Dr P: Is the strip club story true?
Me: Every bit of it.
Dr P: You married young.
Me: 18 almost 19. I got pregnant after getting back with the BF after the strip club incident. Was going to get an abortion but couldn’t go through with it, literally at the last minute, I was on the table, legs up waiting for the doctor to come in when I said ‘no’. We got married a few months after that. A lot of young women are vulnerable at that age if they’ve no real direction in life or proper support system. I’m not saying they get pregnant on purpose but it’s almost an unconscious thing. I’ve read about it a lot and I think it applied to me. Very likely for the best, my kids are wonderful humans whom I couldn't love more and will likely save the world and had I continued the way I was headed, realistically, it wouldn't have ended well.
Dr P: Ever cheat on your husband?
Me: we were married 25 years and no, I didn’t. I could have on many occasions but I didn’t, which is ironic as I don’t consider myself a monogamous person. I abhor liars and lying though, I mean REALLY hate it, so I would never cheat. I would have made a great prostitute. Like a high-end one, not a street walker. Like a Hetaera in the classical world. I could have totally seen me ending up that way if things had been different. There’s an honesty to that. The rules are defined and I can have sex with whom I choose when I choose but there’re no expectations of ownership beyond that. I never wanted to be conventional, I just sort of fell into that life and I love my kids so I do the best I can to be the mother/grandmother they expect but Suzy Corporate Wife is a role I play, it isn’t me.
Dr P: How do you feel about medical play as an adult?
Me: Oh I love it, as you know. Not every time and not all the time. Maybe like a fancy dinner, great once in a while but not what I want to eat every night. Same with kink in general. I like to be bound, I like impact play, but not every time.
Dr P: What about it do you like? Why does it turn you on?
Me: It makes me an object. A piece of meat. I’m a set of holes. During my ‘regular’ life I want to be treated with respect, I want to run my own life, I don’t want to be dependent on anyone ever again, but, when I want to, I want to turn all of that off and just be a toy.
Dr P: Are you bisexual?
Me: Yeah I guess so (laughter). I haven’t been with many women but given that my side piece is a woman I guess I’m bisexual. Hope you’re OK with that.
Dr P: I encourage it. (laughter). So are you Polly?
Me: I just learned what that means recently.
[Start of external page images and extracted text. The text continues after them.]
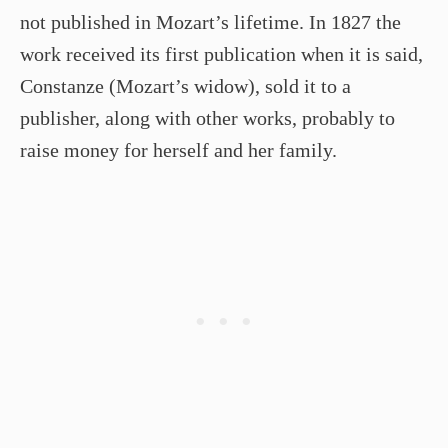
not published in Mozart’s lifetime. In 1827 the
work received its first publication when it is said,
Constanze (Mozart’s widow), sold it to a
publisher, along with other works, probably to
raise money for herself and her family.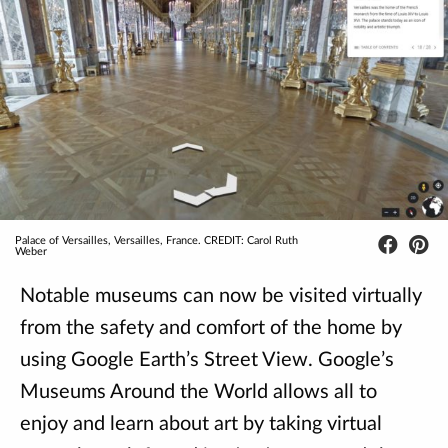
Palace of Versailles, Versailles, France. CREDIT: Carol Ruth
Weber
Notable museums can now be visited virtually
from the safety and comfort of the home by
using Google Earth’s Street View. Google’s
Museums Around the World allows all to
enjoy and learn about art by taking virtual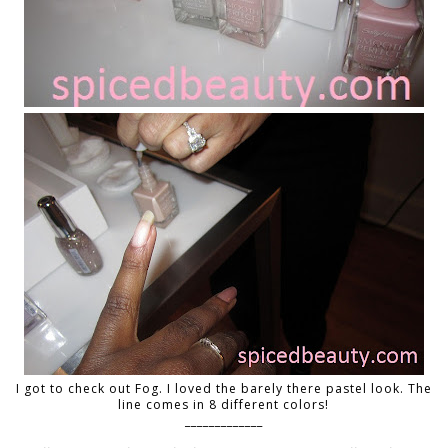
I got to check out Fog. I loved the barely there pastel look. The
line comes in 8 different colors!
_____________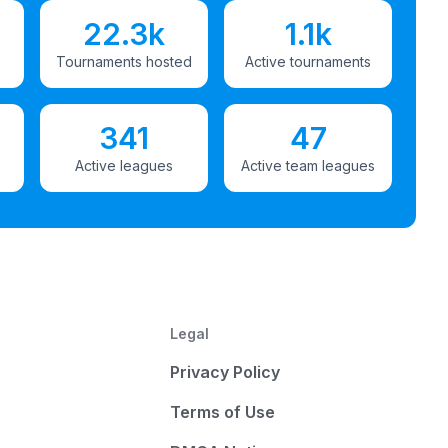
22.3k
1.1k
Tournaments hosted
Active tournaments
341
47
Active leagues
Active team leagues
Legal
Privacy Policy
Terms of Use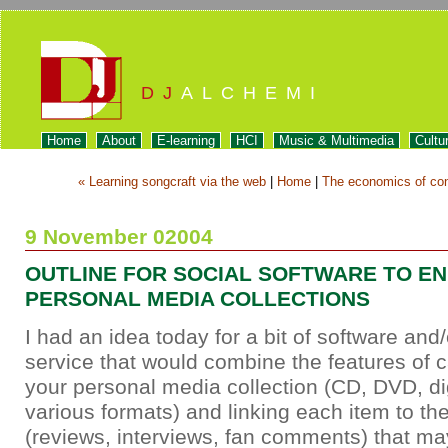
DJ
ALCHEMI
Home
About
E-learning
HCI
Music & Multimedia
Cultu
« Learning songcraft via the web
|
Home
|
The economics of con
9 November 02004
OUTLINE FOR SOCIAL SOFTWARE TO E
PERSONAL MEDIA COLLECTIONS
I had an idea today for a bit of software an
service that would combine the features of c
your personal media collection (CD, DVD, digi
various formats) and linking each item to t
(reviews, interviews, fan comments) that ma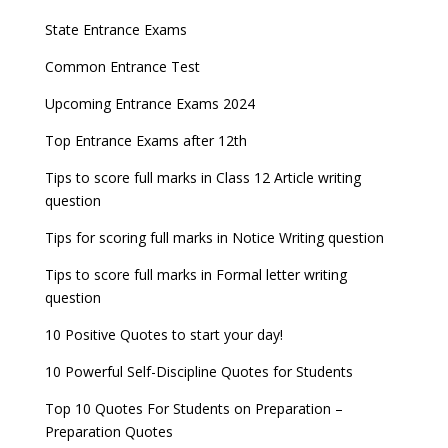
JEE Main 2024 Registration deadline extended
DUET 2022 Exam Dates released
Entrance Exams After Graduation
Distance Education Admissions 2023
State Entrance Exams
UPSC CDS (II) 2022 Result declared, steps to
CAT 2022 Registration deadline extended
Entrance Exams for Commerce Sudents
Pharma Admission 2023
check
Common Entrance Test
AILET 2023 Exam Date announced, check exam
Latest Entrance Exam Notifications
BBA Admissions 2023
Upcoming Entrance Exams 2024
UPSC IES and ISS 2022 Result announced, check
date
now!
Entrance Exams for Teaching Jobs
Fashion Design Admissions 2023
Top Entrance Exams after 12th
GATE 2023 Registration process begins, last date
JEE Main 2022 Session 2 Result declared
September 30
Tips to score full marks in Class 12 Article writing
Entrance Exams for Railways Recruitment
B.Ed Admission 2023
question
8 things you should know about Part-time PhDs –
NCHMCT JEE Notification
UGC Proposal
Tips for scoring full marks in Notice Writing question
Tips to score full marks in Formal letter writing
question
10 Positive Quotes to start your day!
10 Powerful Self-Discipline Quotes for Students
Top 10 Quotes For Students on Preparation –
Preparation Quotes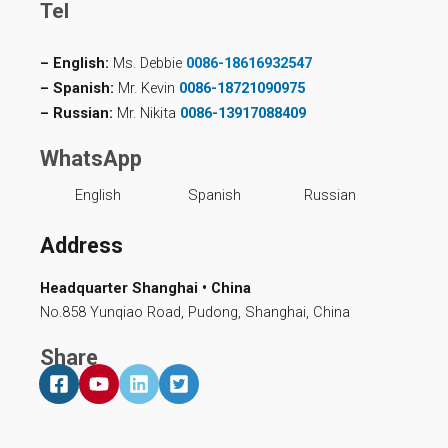
Tel
– English:
Ms. Debbie
0086-18616932547
– Spanish:
Mr. Kevin
0086-18721090975
– Russian:
Mr. Nikita
0086-13917088409
WhatsApp
English
Spanish
Russian
Address
Headquarter Shanghai • China
No.858 Yunqiao Road, Pudong, Shanghai, China
Share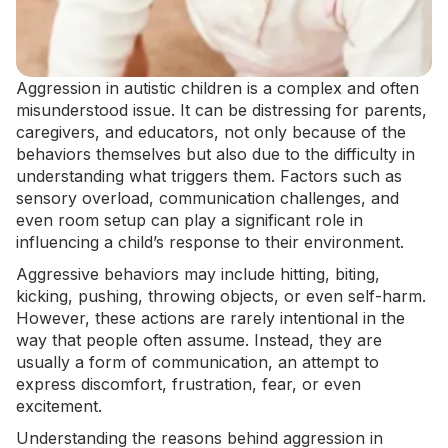
Aggression in autistic children is a complex and often
misunderstood issue. It can be distressing for parents,
caregivers, and educators, not only because of the
behaviors themselves but also due to the difficulty in
understanding what triggers them. Factors such as
sensory overload, communication challenges, and
even
room setup
can play a significant role in
influencing a child’s response to their environment.
Aggressive behaviors may include hitting, biting,
kicking, pushing, throwing objects, or even
self-harm
.
However, these actions are rarely intentional in the
way that people often assume. Instead, they are
usually a form of communication, an attempt to
express discomfort, frustration, fear, or even
excitement.
Understanding the reasons behind aggression in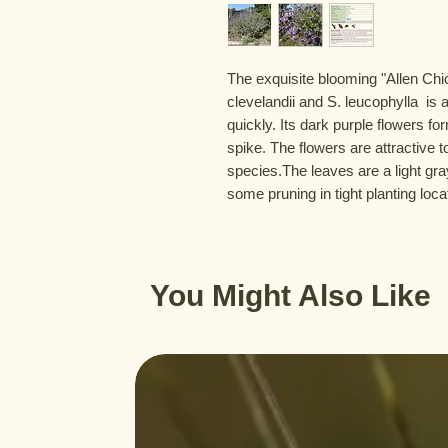
The exquisite blooming "Allen Chick
clevelandii and S. leucophylla  is a
quickly. Its dark purple flowers for
spike. The flowers are attractive 
species.The leaves are a light gra
some pruning in tight planting loca
You Might Also Like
I guess I am. I don’t fuck casually, desire to be a prostitute aside. Before we got together I had sex with other men but never on the first date. Some never again after the first sex, but that was my choice. Since we’ve been together once before we were exclusive and since then you’ve been involved in all my extra curricula forays and I’ve really no desire to add more to the mix so I guess that’s Polly. I’ve got you as my primary and Jane as my side piece and we fuck Dr Smith once in a blue moon. That’s plenty complicated enough and I can't really conceive of loving someone more than I do you.
Dr P: You’re an exhibitionist.
Me: Is that a statement or a question?
Dr P: Statement.
Me: Yeah, you’re right (laughter).
Dr P: What about sex clubs? Ever been?
Me: No. We almost went once but I chickened out. Now I’m not comfortable enough with my body. Maybe if I lose some weight but it would be sex in front of people, not sex with strangers if I ever did.